**Excerpted text:**

- Opening Delimiter -

Wild in the Streets, Jon Jost, Alexander Mackendrick, Thomas Demand, Carmelo Bene and more.
The DailyBlack Clock 15

Amy Monaghan, first known to most of us as the cinetrix, is high-tailing it from Boston, where she presented a paper at SCMS, to New York for this afternoon's launch of the new issue of Black Clock, the literary journal edited by novelist Steve Erickson. You've got to love the promo blurb they've written for themselves:

In a movie issue like no other, Black Clock 15 features Geoff Nicholson's meeting of two film pioneers in "Buster Keaton: The Warhol Years," David Thomson's journey up the Amazon with Warren Beatty, and Anthony Miller's history of the cinema — from DW Griffith's adaptation of Hemingway's The Sun Also Rises (presenting Louise Brooks as Lady Brett) to Don Siegel's 60s cult B-movie Bonnie and Clyde with Tuesday Weld and Clint Eastwood, to the 2010 Academy Award-winning portrayal by Chris Farley of silent comedic actor Fatty Arbuckle in Milos Forman's The Life of the Party.

Sold. Amy, Erickson and contributors Miller, Rick Moody, Geoffrey O'Brien, Kyra Simone and Lynne Tillman will be at McNally Jackson Books at 4:30 pm.

One more note for this Sunday: Aretha Franklin is 70 today and Yumi Goto's celebrating with a photo gallery at Time. A quick look at the week ahead:

Tuesday. The New Inquiry Magazine launches its second issue, Youth, with a screening of Barry Shear's Wild in the Streets (1968): "Over four decades before 'The 99%,' rock star-turned-President Max Frost told America's youth they were 'The 52%' – a majority that should act like it. In the run up to Occupy Wall Street's declared May 1 general strike, we've assembled a panel to discuss the film, pop music, and revolutionary politics." That panel: Greil Marcus, Sara Marcus, Andrew O'Hehir, Laurie Penny and Cosmo Bjorkenheim.

In London, Close-Up presents a free screening, Józef Robakowski – The Energy Manifesto!, followed by a Q&A with the filmmaker.

Wednesday. James Cathcart in the Nashville Scene: "'The film you have just seen was produced for about $2,000,' reads the closing title card for Last Chants for a Slow Dance, writer-director Jon Jost's slow-burning 1977 thriller/road movie. It's a statement that trumpets a fierce, confrontationally noncommercial approach to filmmaking. And it informs almost a half-century of challenging and often deeply personal work by Jost, one of the heroes of American independent cinema, who makes a rare Nashville appearance Wednesday, March 28, at Vanderbilt's Sarratt Cinema."

- Closing Delimiter -

**Data listing:**
- Opening Delimiter -

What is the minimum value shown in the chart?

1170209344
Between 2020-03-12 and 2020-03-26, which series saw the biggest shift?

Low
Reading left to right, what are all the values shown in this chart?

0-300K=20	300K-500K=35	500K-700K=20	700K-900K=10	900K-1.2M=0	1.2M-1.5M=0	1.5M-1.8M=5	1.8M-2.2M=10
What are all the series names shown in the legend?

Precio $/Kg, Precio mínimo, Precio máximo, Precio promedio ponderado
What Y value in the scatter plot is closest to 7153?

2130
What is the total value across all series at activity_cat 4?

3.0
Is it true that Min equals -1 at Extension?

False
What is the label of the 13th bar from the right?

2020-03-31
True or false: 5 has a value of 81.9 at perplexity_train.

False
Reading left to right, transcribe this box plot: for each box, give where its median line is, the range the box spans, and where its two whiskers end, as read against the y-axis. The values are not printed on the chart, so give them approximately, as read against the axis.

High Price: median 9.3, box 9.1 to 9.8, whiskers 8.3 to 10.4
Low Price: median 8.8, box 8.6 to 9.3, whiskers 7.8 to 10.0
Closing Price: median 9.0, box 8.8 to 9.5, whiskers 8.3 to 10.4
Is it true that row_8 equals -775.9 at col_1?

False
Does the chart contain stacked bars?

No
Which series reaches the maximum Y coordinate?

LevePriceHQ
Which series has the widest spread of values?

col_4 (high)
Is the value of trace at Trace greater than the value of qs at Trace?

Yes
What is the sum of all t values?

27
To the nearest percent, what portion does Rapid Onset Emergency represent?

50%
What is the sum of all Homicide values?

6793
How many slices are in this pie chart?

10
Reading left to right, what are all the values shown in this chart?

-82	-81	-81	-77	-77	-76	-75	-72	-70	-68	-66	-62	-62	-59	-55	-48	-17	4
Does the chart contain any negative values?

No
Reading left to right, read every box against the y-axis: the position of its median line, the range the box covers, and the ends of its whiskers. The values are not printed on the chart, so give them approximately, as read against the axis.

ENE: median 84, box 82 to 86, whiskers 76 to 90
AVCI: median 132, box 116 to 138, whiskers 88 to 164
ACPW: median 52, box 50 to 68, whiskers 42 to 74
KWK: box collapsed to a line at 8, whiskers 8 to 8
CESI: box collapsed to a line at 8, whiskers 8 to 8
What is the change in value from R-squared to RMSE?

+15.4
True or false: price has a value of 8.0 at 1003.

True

- Closing Delimiter -

**Work task:** Reproduce the portion of the Black Clock post from "Amy Monaghan, first" up to and including "of the Party.". Rely on the text alone.

**Your solution:**
Amy Monaghan, first known to most of us as the cinetrix, is high-tailing it from Boston, where she presented a paper at SCMS, to New York for this afternoon's launch of the new issue of Black Clock, the literary journal edited by novelist Steve Erickson. You've got to love the promo blurb they've written for themselves:

In a movie issue like no other, Black Clock 15 features Geoff Nicholson's meeting of two film pioneers in "Buster Keaton: The Warhol Years," David Thomson's journey up the Amazon with Warren Beatty, and Anthony Miller's history of the cinema — from DW Griffith's adaptation of Hemingway's The Sun Also Rises (presenting Louise Brooks as Lady Brett) to Don Siegel's 60s cult B-movie Bonnie and Clyde with Tuesday Weld and Clint Eastwood, to the 2010 Academy Award-winning portrayal by Chris Farley of silent comedic actor Fatty Arbuckle in Milos Forman's The Life of the Party.